In Chapter Four, Murphy mops up some remaining theological untidiness attendant to physicalism.  Despite our shared evolutionary history with Earth’s other living things, human beings indeed enjoy distinctiveness because nonreductive physicalism allows for human complexity to create an ability to autonomously fulfill moral duties.  Furthermore, we also therefore have the capacity to forge freely social relationships, and “to recognize and obey the voice of God” (123).  God too can interact with us through the indeterminism of quantum events (123-32).  And the combination of body, memory, consciousness, and moral character, the last three of which are higher level emergent features, constitute personal identity which is continuously shaped and reshaped throughout our lives (137-41).

Bodies and Souls, or Spirited Bodies? is an important introduction to cutting edge issues in contemporary theology.  Written as part of a series of “Current Issues in Theology” for non-academics, Murphy deftly introduces specialized studies in digestible form, as well as masterfully surveys the history of religious, scientific and philosophical views of human nature and theories of body, soul and mind.  Given the scope and purpose of this work, it is hard to critique it when it at times fails to fully elucidate a topic.  However, there are certain serious gaps that need to be addressed in order to provide a comprehensive and adequate physicalist theology.

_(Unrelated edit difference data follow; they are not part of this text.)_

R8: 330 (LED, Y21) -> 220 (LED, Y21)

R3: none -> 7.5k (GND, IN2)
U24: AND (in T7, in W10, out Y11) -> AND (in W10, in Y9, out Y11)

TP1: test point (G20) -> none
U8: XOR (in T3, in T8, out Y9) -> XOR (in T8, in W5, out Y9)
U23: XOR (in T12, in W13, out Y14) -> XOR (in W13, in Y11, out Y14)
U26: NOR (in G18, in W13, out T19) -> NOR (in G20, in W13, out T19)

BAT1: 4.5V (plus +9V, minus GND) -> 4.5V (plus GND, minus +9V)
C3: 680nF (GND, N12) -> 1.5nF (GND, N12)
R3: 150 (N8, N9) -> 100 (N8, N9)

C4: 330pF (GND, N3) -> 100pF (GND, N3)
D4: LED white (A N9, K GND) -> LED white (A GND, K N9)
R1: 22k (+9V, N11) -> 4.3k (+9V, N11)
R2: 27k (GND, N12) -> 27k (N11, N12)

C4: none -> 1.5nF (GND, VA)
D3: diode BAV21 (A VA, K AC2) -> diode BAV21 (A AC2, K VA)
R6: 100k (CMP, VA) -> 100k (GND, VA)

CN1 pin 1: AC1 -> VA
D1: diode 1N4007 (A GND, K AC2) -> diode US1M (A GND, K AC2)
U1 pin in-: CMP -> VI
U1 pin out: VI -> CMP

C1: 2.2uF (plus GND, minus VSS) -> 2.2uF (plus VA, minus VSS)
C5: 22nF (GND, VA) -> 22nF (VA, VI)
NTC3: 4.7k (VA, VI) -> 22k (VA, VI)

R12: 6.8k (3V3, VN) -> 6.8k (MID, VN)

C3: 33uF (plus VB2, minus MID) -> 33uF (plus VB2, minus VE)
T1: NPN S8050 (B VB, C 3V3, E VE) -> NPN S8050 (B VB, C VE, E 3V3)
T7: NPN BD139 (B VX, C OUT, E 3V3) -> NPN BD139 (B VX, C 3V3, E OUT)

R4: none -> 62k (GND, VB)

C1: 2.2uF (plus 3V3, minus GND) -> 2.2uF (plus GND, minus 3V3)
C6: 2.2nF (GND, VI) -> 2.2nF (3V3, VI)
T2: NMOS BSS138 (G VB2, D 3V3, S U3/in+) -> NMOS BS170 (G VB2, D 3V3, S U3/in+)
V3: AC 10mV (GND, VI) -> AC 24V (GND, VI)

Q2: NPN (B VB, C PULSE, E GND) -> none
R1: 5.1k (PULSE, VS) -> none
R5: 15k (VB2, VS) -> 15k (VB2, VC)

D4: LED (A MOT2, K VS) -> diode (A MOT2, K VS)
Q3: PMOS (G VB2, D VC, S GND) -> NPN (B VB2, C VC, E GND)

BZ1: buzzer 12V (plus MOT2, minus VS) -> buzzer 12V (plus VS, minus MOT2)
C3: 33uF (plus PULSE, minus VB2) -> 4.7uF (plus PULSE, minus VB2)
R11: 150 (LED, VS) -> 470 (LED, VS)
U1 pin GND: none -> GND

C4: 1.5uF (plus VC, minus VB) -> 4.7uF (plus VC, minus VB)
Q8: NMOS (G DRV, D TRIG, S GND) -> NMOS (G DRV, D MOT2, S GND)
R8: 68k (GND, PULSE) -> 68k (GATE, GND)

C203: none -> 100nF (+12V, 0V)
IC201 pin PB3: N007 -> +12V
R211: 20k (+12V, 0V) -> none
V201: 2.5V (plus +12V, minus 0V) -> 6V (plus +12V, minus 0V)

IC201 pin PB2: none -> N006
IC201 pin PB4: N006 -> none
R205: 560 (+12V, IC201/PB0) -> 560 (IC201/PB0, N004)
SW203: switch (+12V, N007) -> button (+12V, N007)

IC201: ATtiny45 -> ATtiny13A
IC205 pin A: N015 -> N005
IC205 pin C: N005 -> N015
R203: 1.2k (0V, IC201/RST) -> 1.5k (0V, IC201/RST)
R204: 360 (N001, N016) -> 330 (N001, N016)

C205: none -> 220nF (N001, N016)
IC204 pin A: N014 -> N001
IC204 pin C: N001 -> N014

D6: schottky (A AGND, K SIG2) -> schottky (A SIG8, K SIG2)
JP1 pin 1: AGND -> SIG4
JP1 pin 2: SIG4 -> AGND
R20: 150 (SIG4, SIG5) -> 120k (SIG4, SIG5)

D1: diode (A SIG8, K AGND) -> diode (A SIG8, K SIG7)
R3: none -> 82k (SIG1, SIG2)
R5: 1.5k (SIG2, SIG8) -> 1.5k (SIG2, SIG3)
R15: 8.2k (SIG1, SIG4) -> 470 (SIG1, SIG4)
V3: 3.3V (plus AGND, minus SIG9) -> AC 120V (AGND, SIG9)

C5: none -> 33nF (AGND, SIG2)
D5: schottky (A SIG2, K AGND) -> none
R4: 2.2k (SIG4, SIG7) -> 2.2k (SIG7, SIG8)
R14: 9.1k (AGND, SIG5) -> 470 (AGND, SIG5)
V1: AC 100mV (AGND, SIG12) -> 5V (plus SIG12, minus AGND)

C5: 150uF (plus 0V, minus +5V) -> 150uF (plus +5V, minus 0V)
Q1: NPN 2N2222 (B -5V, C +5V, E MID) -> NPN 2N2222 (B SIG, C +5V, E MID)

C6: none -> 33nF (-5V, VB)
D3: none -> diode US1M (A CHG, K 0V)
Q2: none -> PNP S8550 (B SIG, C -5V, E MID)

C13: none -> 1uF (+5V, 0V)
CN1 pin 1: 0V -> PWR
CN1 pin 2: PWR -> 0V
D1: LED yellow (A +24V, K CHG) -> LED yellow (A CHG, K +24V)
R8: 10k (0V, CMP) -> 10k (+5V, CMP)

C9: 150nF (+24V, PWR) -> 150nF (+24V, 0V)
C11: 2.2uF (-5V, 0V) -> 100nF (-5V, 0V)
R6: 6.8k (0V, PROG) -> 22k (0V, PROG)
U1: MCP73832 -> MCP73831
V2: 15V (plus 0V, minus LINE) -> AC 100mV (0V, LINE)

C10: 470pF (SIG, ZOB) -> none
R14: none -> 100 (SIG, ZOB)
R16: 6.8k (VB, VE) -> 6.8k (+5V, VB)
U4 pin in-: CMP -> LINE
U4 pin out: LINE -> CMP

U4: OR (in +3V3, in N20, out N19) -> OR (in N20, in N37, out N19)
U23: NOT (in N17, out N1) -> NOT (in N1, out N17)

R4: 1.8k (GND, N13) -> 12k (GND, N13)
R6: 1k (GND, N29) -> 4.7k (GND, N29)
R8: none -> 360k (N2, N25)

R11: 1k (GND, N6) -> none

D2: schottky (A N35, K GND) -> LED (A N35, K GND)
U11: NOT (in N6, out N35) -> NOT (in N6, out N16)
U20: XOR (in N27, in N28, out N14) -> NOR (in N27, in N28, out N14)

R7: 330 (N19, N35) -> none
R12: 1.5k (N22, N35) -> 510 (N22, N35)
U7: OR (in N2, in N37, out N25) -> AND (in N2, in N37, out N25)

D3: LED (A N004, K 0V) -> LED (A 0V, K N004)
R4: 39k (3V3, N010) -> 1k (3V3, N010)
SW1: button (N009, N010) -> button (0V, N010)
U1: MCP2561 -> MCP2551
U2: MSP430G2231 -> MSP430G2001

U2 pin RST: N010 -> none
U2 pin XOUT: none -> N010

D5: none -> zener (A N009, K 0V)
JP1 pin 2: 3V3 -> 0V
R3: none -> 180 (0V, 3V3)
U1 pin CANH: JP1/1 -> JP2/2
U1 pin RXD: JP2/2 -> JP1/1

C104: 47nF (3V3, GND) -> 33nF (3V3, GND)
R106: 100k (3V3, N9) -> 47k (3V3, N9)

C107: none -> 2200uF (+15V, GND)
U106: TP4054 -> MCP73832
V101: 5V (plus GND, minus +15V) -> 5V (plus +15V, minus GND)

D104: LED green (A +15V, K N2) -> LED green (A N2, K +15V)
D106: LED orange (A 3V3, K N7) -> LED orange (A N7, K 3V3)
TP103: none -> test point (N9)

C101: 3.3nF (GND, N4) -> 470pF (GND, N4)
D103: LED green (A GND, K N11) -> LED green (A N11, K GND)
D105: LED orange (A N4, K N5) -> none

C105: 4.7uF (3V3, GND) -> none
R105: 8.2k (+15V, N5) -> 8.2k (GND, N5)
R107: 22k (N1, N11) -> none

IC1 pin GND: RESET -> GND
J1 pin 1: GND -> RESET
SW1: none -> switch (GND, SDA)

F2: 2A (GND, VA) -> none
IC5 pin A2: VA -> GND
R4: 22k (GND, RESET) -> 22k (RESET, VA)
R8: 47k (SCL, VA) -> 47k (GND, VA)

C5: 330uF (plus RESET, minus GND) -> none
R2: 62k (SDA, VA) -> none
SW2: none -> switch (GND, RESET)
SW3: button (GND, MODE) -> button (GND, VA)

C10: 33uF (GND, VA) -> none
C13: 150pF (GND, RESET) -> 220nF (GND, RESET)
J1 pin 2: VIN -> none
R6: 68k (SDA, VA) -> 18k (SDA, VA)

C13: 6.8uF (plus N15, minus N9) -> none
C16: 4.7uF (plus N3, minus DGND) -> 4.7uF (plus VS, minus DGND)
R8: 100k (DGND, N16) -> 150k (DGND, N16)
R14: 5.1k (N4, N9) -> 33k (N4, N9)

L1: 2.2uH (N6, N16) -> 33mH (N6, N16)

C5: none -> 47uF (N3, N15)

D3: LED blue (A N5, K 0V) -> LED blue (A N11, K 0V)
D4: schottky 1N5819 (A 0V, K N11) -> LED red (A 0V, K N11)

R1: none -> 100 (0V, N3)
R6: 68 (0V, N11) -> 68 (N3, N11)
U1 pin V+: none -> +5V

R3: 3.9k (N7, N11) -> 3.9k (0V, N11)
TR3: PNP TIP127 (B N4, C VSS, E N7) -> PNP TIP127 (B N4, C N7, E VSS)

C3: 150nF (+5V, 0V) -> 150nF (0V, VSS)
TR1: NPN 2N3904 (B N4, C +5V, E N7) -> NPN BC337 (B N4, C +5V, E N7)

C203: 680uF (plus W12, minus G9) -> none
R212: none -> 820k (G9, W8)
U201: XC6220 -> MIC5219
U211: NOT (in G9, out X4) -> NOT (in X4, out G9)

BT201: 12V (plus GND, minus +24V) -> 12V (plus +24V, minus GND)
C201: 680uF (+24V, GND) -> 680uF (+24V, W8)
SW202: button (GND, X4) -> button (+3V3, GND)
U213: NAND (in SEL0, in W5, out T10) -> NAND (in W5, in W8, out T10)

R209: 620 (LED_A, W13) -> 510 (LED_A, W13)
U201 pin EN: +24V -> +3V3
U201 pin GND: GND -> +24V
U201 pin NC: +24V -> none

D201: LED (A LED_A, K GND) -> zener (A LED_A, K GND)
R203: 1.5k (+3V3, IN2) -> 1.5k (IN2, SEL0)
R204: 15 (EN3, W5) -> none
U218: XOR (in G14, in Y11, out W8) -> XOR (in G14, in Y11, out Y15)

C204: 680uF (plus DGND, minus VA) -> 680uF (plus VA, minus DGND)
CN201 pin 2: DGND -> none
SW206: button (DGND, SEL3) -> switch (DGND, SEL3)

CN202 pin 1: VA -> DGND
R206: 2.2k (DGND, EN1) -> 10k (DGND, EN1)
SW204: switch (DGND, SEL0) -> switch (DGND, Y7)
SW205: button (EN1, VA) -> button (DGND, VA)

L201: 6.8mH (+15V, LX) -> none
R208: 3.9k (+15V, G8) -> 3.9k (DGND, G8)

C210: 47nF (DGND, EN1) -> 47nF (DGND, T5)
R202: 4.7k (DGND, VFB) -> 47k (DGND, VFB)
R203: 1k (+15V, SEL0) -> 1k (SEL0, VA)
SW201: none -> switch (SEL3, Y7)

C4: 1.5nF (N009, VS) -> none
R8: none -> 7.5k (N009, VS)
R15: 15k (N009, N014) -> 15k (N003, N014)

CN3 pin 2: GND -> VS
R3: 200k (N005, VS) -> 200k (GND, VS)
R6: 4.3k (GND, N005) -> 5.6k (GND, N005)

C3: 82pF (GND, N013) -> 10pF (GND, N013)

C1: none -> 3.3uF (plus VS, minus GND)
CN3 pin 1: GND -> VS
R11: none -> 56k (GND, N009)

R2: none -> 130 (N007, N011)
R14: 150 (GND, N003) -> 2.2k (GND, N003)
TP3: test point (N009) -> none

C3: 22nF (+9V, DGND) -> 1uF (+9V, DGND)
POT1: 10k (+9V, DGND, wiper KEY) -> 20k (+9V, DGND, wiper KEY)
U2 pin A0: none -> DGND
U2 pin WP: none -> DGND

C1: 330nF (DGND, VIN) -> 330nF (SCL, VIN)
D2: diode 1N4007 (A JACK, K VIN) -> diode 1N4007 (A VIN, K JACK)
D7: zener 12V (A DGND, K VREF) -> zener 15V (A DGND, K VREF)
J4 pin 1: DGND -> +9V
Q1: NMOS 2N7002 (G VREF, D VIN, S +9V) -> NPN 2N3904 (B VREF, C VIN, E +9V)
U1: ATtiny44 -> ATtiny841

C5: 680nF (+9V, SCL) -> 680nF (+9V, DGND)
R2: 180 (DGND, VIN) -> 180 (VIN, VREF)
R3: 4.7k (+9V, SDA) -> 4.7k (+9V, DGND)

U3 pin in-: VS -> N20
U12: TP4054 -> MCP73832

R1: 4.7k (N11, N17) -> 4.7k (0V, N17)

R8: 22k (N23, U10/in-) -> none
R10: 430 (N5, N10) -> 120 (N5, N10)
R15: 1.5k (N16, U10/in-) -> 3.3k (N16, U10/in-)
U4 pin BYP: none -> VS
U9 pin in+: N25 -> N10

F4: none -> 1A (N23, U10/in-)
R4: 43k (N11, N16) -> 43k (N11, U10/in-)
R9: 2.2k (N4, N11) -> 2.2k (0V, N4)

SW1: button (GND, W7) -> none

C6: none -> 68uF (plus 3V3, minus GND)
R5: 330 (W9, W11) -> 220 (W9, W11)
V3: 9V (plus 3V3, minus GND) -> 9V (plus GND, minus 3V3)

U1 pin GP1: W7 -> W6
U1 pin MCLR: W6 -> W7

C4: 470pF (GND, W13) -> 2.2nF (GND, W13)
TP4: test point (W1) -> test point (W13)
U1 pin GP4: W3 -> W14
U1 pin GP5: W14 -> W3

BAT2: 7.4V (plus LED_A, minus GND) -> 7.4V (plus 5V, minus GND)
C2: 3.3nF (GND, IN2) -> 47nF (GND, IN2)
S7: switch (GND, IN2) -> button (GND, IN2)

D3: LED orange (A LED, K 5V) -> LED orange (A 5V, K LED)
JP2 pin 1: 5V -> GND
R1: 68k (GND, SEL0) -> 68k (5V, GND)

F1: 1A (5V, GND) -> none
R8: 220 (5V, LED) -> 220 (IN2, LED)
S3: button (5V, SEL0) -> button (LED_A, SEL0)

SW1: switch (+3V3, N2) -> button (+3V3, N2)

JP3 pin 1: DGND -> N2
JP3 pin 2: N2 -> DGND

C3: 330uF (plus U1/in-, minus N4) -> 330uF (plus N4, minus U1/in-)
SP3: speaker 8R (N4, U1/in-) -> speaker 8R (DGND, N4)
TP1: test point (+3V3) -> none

Murphy contends: “We are, at our best, complex physical organisms, imbued with the legacy of thousands of years of culture, and, most importantly, blown by the Breath of God’s Spirit; we are Spirited Bodies (emphasis hers)” (ix).  What exactly does this mean? If Murphy rejects bottom-up causal reductionism, how could God divinely acting through Quantum events communicate with, provide spiritual experiences for, and directly influence people?  Murphy vaguely speaks at times of encountering God and even speaks of her own divine call toward theological education.  Her concluding statement is that “our embodied selfhood [is not] an obstacle to being touched by ‘the profoundest reality within and behind the universe.’”  However, absent her providing a theology of God, we are left wondering how the whole coheres.  Is human physicalist monism just part of a greater ontological dualism for Murphy, or does she subscribe to an overarching monistic whole?  Does physicialism demand a naturalist theology or can it jive with theism, as well. Without an adequate theory of God and explanation of the human-divine encounter, we are left with a compelling argument for physicalism, but without any security as to the authenticity and integrity of our religious traditions and experiences.